* [List of tasks]
1 – Output the part of the post on the Dreikampf between "But after witnessing" and "capture. . .", inclusive, copied word for word.
2 – List every German-language term for a kind of struggle that appears in the post on the Dreikampf.
3 – Answer these questions from the post on the Dreikampf:
(a) In which month's issue of the Marine Corps Gazette does the article appear?
(b) What English rendering is given for Zweikampf?
(c) How many years of warfare in Afghanistan and Iraq does the passage mention?

The View From Olympus: Dreikampf or Vielkampf
The February Marine Corps Gazette includes an article in its series “Maneuverist Papers” titled “Introducing the Dreikampf” by Marinus. Its thesis is that Clausewitz’s concept of Zweikampf, war between two opponents, is outdated:
Warfighting (the Marine Corps’ foundational doctrine statement) steals a page from Clausewitz’s On War by proposing the Zweikampf, or “two-struggle”, as the essential, universal definition of war. It defines war as a violent clash between two independent and hostile wills. . .
But after witnessing nearly twenty years of warfare in Afghanistan and Iraq, we cannot help but question if the Zweikampf is a universal construct after all. It strikes us as something of a stretch to argue that the two-struggle has applied cleanly to those concepts--as well as to many others throughout history. Perhaps the Zweikampf applies more narrowly to what we now call regular warfare, and there is an entire other category of war that the Zweikampf does not capture. . .

* [Supplied material]
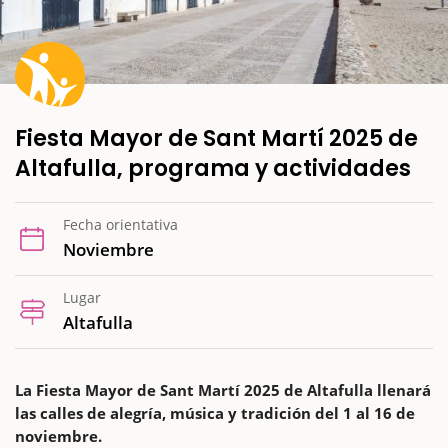
Fiesta Mayor de Sant Martí 2025 de
Altafulla, programa y actividades
Fecha orientativa
Noviembre
Lugar
Altafulla
La Fiesta Mayor de Sant Martí 2025 de Altafulla llenará
las calles de alegría, música y tradición del 1 al 16 de
noviembre.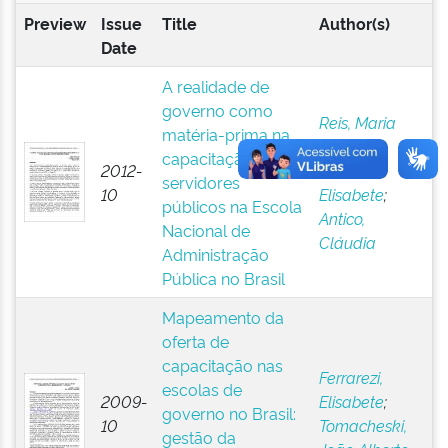
Preview
Issue
Title
Author(s)
Date
A realidade de
governo como
Reis, Maria
matéria-prima na
Stela
;
capacitação de
2012-
Ferrarezi,
servidores
10
Elisabete
;
públicos na Escola
Antico,
Nacional de
Cláudia
Administração
Pública no Brasil
Mapeamento da
oferta de
capacitação nas
Ferrarezi,
escolas de
2009-
Elisabete
;
governo no Brasil:
10
Tomacheski,
gestão da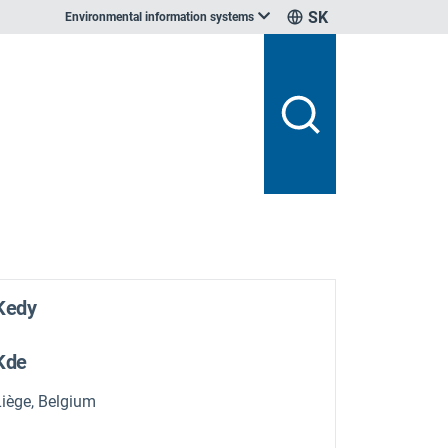
SK
Environmental information systems
Kedy
Kde
Liège, Belgium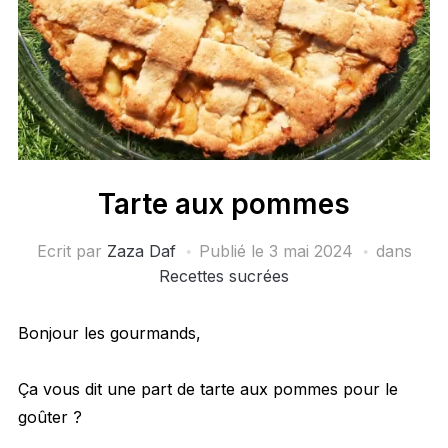
Tarte aux pommes
Ecrit par
Zaza Daf
Publié le
3 mai 2024
dans
Recettes sucrées
Bonjour les gourmands,
Ça vous dit une part de tarte aux pommes pour le
goûter ?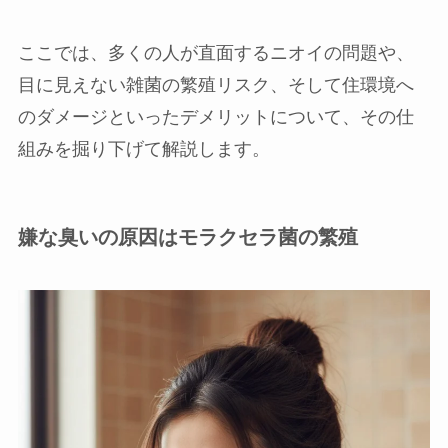
ここでは、多くの人が直面するニオイの問題や、
目に見えない雑菌の繁殖リスク、そして住環境へ
のダメージといったデメリットについて、その仕
組みを掘り下げて解説します。
嫌な臭いの原因はモラクセラ菌の繁殖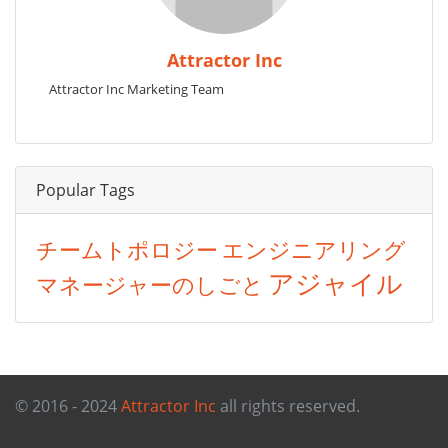
Attractor Inc
Attractor Inc Marketing Team
Popular Tags
チームトポロジー
エンジニアリング
アジャイル
マネージャーのしごと
© 2016 - 2024
Attractor Inc
all rights reserved.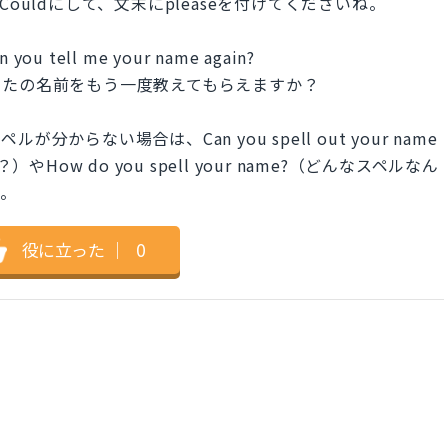
ouldにして、文末にpleaseを付けてくださいね。
can you tell me your name again?
なたの名前をもう一度教えてもらえますか？
らない場合は、Can you spell out your name
How do you spell your name?（どんなスペルなん
す。
役に立った
｜
0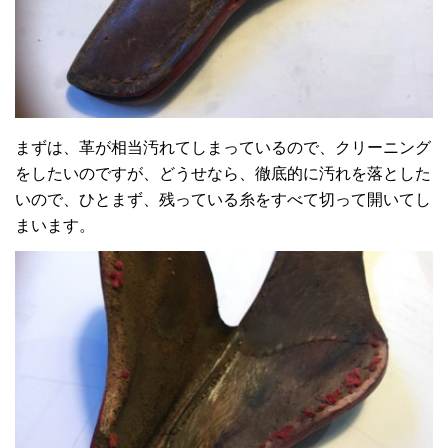
まずは、革が相当汚れてしまっているので、クリーニング
をしたいのですが、どうせなら、徹底的に汚れを落とした
いので、ひとまず、残っている糸をすべて切って開いてし
まいます。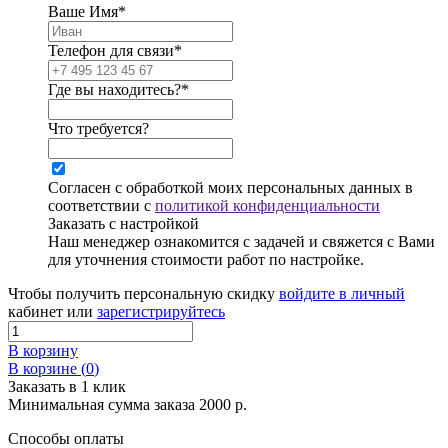
Ваше Имя*
Телефон для связи*
Где вы находитесь?*
Что требуется?
Согласен с обработкой моих персональных данных в
соответствии с
политикой конфиденциальности
Заказать с настройкой
Наш менеджер ознакомится с задачей и свяжется с Вами
для уточнения стоимости работ по настройке.
Чтобы получить персональную скидку
войдите в личный
кабинет или
зарегистрируйтесь
В корзину
В корзине (
0
)
Заказать в 1 клик
Минимальная сумма заказа 2000 р.
Способы оплаты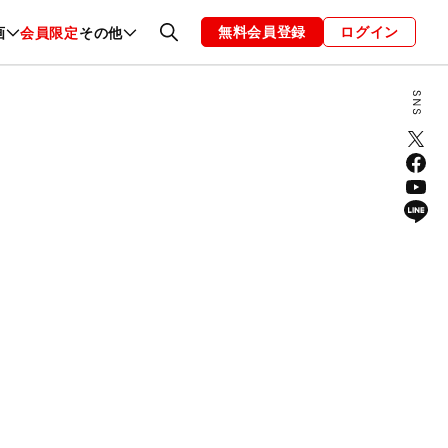
無料会員登録
ログイン
画
会員限定
その他
ファッション
恋愛・結婚
編集部
お知らせ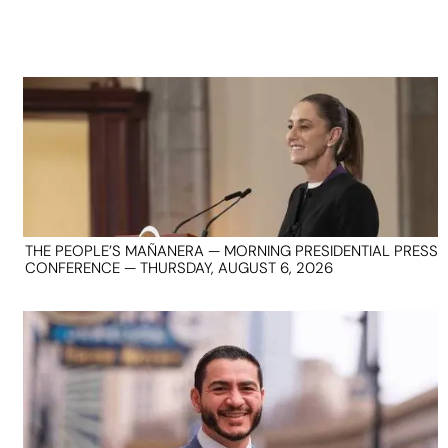
THE PEOPLE’S MAÑANERA — MORNING PRESIDENTIAL PRESS
CONFERENCE — THURSDAY, AUGUST 6, 2026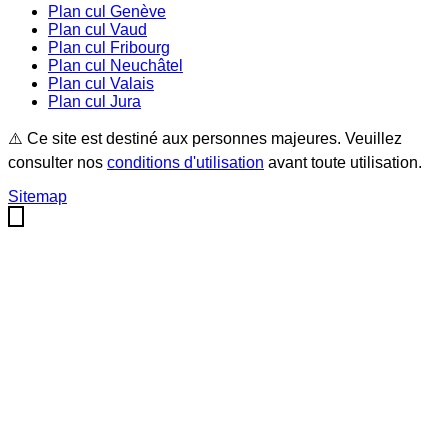
Plan cul
Genève
Plan cul
Vaud
Plan cul
Fribourg
Plan cul
Neuchâtel
Plan cul
Valais
Plan cul
Jura
⚠️ Ce site est destiné aux personnes majeures. Veuillez
consulter nos
conditions d'utilisation
avant toute utilisation.
Sitemap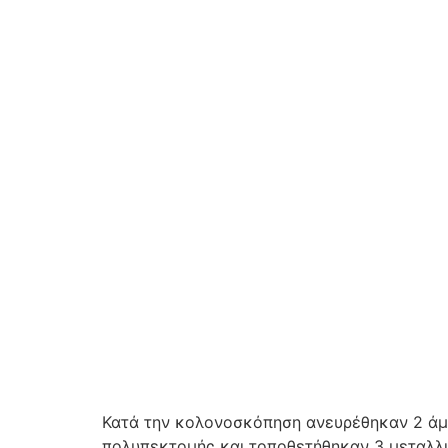
Κατά την κολονοσκόπηση ανευρέθηκαν 2 άμι
πολυπεκτομής και τοποθετήθηκαν 3 μεταλλικ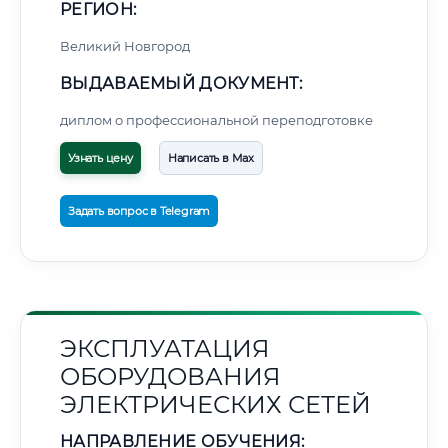
РЕГИОН:
Великий Новгород
ВЫДАВАЕМЫЙ ДОКУМЕНТ:
диплом о профессиональной переподготовке
Узнать цену
Написать в Max
Задать вопрос в Telegram
ЭКСПЛУАТАЦИЯ
ОБОРУДОВАНИЯ
ЭЛЕКТРИЧЕСКИХ СЕТЕЙ
НАПРАВЛЕНИЕ ОБУЧЕНИЯ: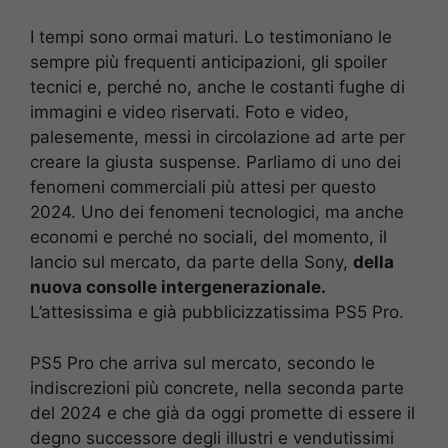
I tempi sono ormai maturi. Lo testimoniano le
sempre più frequenti anticipazioni, gli spoiler
tecnici e, perché no, anche le costanti fughe di
immagini e video riservati. Foto e video,
palesemente, messi in circolazione ad arte per
creare la giusta suspense. Parliamo di uno dei
fenomeni commerciali più attesi per questo
2024. Uno dei fenomeni tecnologici, ma anche
economi e perché no sociali, del momento, il
lancio sul mercato, da parte della Sony,
della
nuova consolle intergenerazionale.
L’attesissima e già pubblicizzatissima PS5 Pro.
PS5 Pro che arriva sul mercato, secondo le
indiscrezioni più concrete, nella seconda parte
del 2024 e che già da oggi promette di essere il
degno successore degli illustri e vendutissimi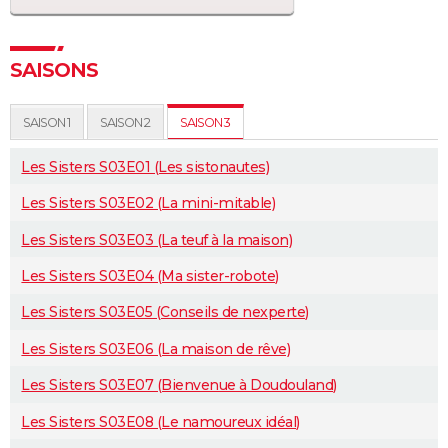
SAISONS
SAISON 1
SAISON 2
SAISON 3
Les Sisters S03E01 (Les sistonautes)
Les Sisters S03E02 (La mini-mitable)
Les Sisters S03E03 (La teuf à la maison)
Les Sisters S03E04 (Ma sister-robote)
Les Sisters S03E05 (Conseils de nexperte)
Les Sisters S03E06 (La maison de rêve)
Les Sisters S03E07 (Bienvenue à Doudouland)
Les Sisters S03E08 (Le namoureux idéal)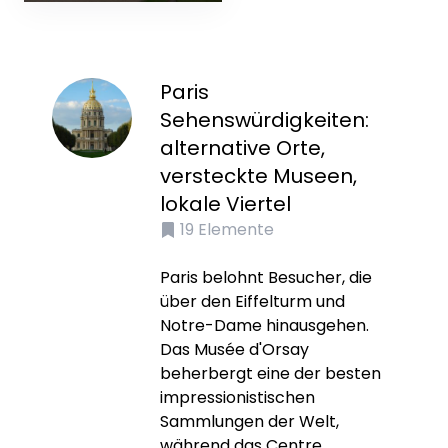
Paris
Sehenswürdigkeiten:
alternative Orte,
versteckte Museen,
lokale Viertel
19
Elemente
Paris belohnt Besucher, die
über den Eiffelturm und
Notre-Dame hinausgehen.
Das Musée d'Orsay
beherbergt eine der besten
impressionistischen
Sammlungen der Welt,
während das Centre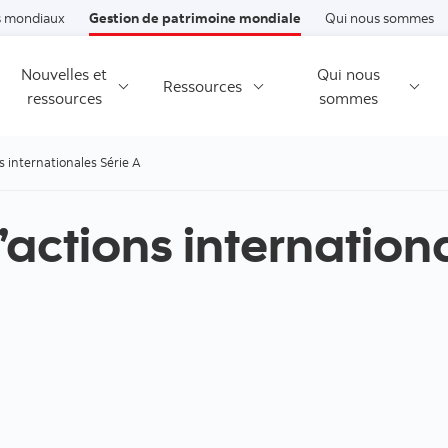
Passer au contenu
 mondiaux
Gestion de patrimoine mondiale
Qui nous sommes
Nouvelles et
Qui nous
Ressources
ressources
sommes
s internationales Série A
’actions internation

* [Solved problems]
1 –
But after witnessing nearly twenty years of warfare in Afghanistan and Iraq, we cannot help but question if the Zweikampf is a universal construct after all. It strikes us as something of a stretch to argue that the two-struggle has applied cleanly to those concepts--as well as to many others throughout history. Perhaps the Zweikampf applies more narrowly to what we now call regular warfare, and there is an entire other category of war that the Zweikampf does not capture. . .

2 –
Dreikampf
Vielkampf
Zweikampf

3 –
(a) February
(b) "two-struggle"
(c) Nearly twenty